Monday, March 18, 2013
275 Thames Street
This isn't your average old wreck though. It was the first chapel built by London's black community, mainly fugitive slaves who arrived via the Underground Railroad. It was originally named the African Methodist Episcopal Church and was later renamed the British Methodist Episcopal Church.
Abolitionist John Brown spoke here in 1858, appealing for funds to fight slavery in the United States. In all probability, Brown's plan was to form a black military company which would join other black fighting units from Ontario to bring about his proposed abolitionist revolution. The following year, his raid on Harpers Ferry acted as a catalyst bringing about the American Civil War.
Eventually the black community founded another church on Grey Street and 275 Thames Street became a residence.

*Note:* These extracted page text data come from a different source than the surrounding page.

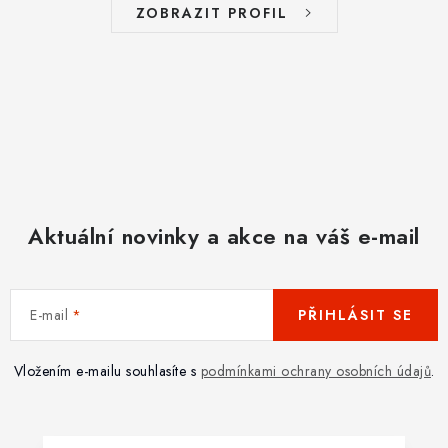
ZOBRAZIT PROFIL
Aktuální novinky a akce na váš e-mail
E-mail
PŘIHLÁSIT SE
Vložením e-mailu souhlasíte s
podmínkami ochrany osobních údajů
.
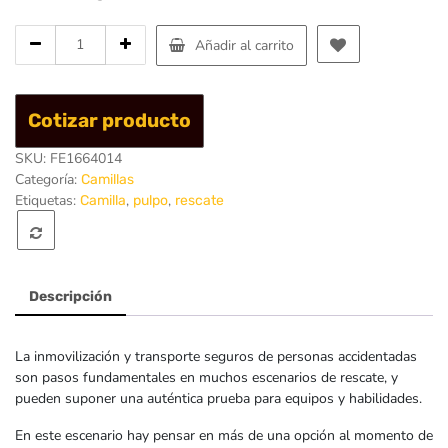
Cantidad
Añadir al carrito
de
Pulpo
de
Cotizar producto
Izaje
para
SKU:
FE1664014
Camilla
Categoría:
Camillas
Etiquetas:
,
,
Camilla
pulpo
rescate
Descripción
La inmovilización y transporte seguros de personas accidentadas
son pasos fundamentales en muchos escenarios de rescate, y
pueden suponer una auténtica prueba para equipos y habilidades.
En este escenario hay pensar en más de una opción al momento de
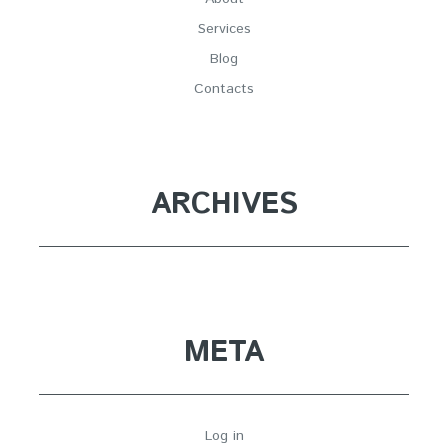
Services
Blog
Contacts
ARCHIVES
META
Log in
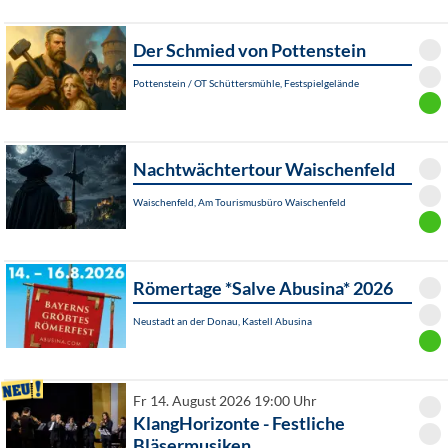
Der Schmied von Pottenstein
Pottenstein / OT Schüttersmühle, Festspielgelände
Nachtwächtertour Waischenfeld
Waischenfeld, Am Tourismusbüro Waischenfeld
Römertage *Salve Abusina* 2026
Neustadt an der Donau, Kastell Abusina
Fr 14. August 2026 19:00 Uhr
KlangHorizonte - Festliche
Bläsermusiken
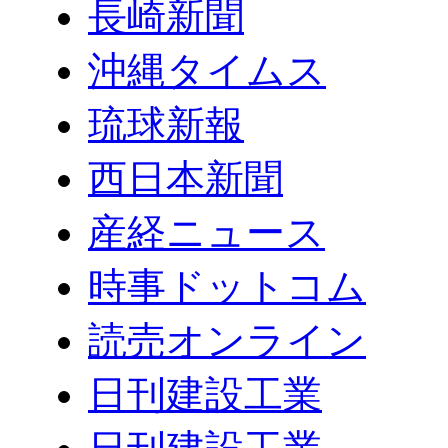
長崎新聞
沖縄タイムス
琉球新報
西日本新聞
産経ニュース
時事ドットコム
読売オンライン
日刊建設工業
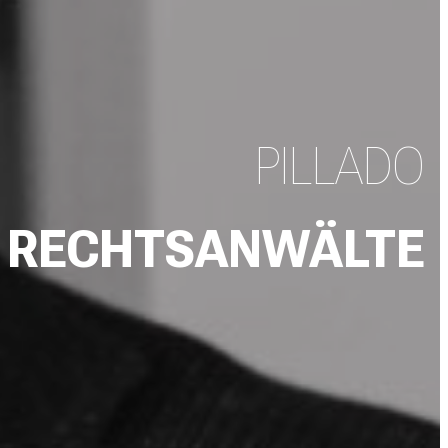
PILLADO
RECHTSANWÄLTE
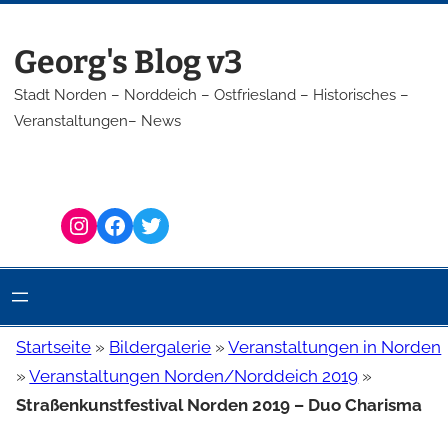
Zum
Inhalt
Georg's Blog v3
springen
Stadt Norden – Norddeich – Ostfriesland – Historisches –
Veranstaltungen– News
Instagram
Facebook
Twitter
Startseite
»
Bildergalerie
»
Veranstaltungen in Norden
»
Veranstaltungen Norden/Norddeich 2019
»
Straßenkunstfestival Norden 2019 – Duo Charisma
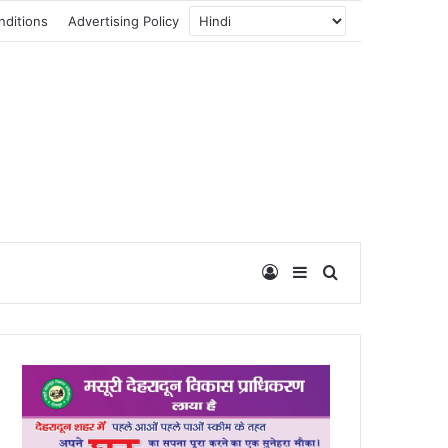
nditions
Advertising Policy
Log In
Sidebar
Search for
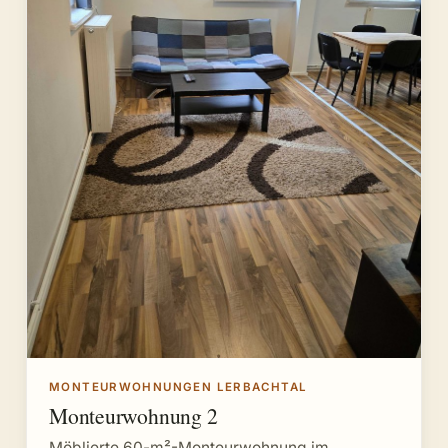
MONTEURWOHNUNGEN LERBACHTAL
Monteurwohnung 2
Möblierte 60-m²-Monteurwohnung im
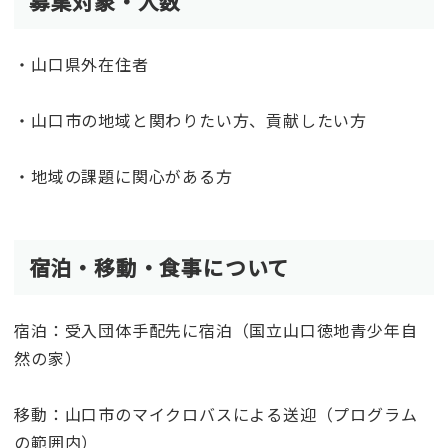
募集対象・人数
・山口県外在住者
・山口市の地域と関わりたい方、貢献したい方
・地域の課題に関心がある方
宿泊・移動・食事について
宿泊：受入団体手配先に宿泊（国立山口徳地青少年自
然の家）
移動：山口市のマイクロバスによる送迎（プログラム
の範囲内）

In August 1986, an historic plaque was placed on the building by the London Public Library Board. The plaque has since gone missing.
Londoners, and Canadians in general, should be proud of Canada's role as sanctuary during the years before the Civil War. This is not a building to be lost. Somehow, a solution must be found.
Update, March 21 - A meeting will be held tomorrow night, Friday, March 22, at 6:00 pm, at Beth Emmanuel Church, 430 Grey Street, for all those interested in finding a way to save this building.
Update, March 29 - Fundraising efforts to move this building to a new site on Grey Street are well under way. Donations are glady accepted. See this site for more details.
Update, April 24 - Word is the building will be moved to its new site first, then designated. And gosh, even the mayor is behind this project, suggesting city hall can supply the cash for an archaeological assessment of the current site. Wonder what they'll turn up?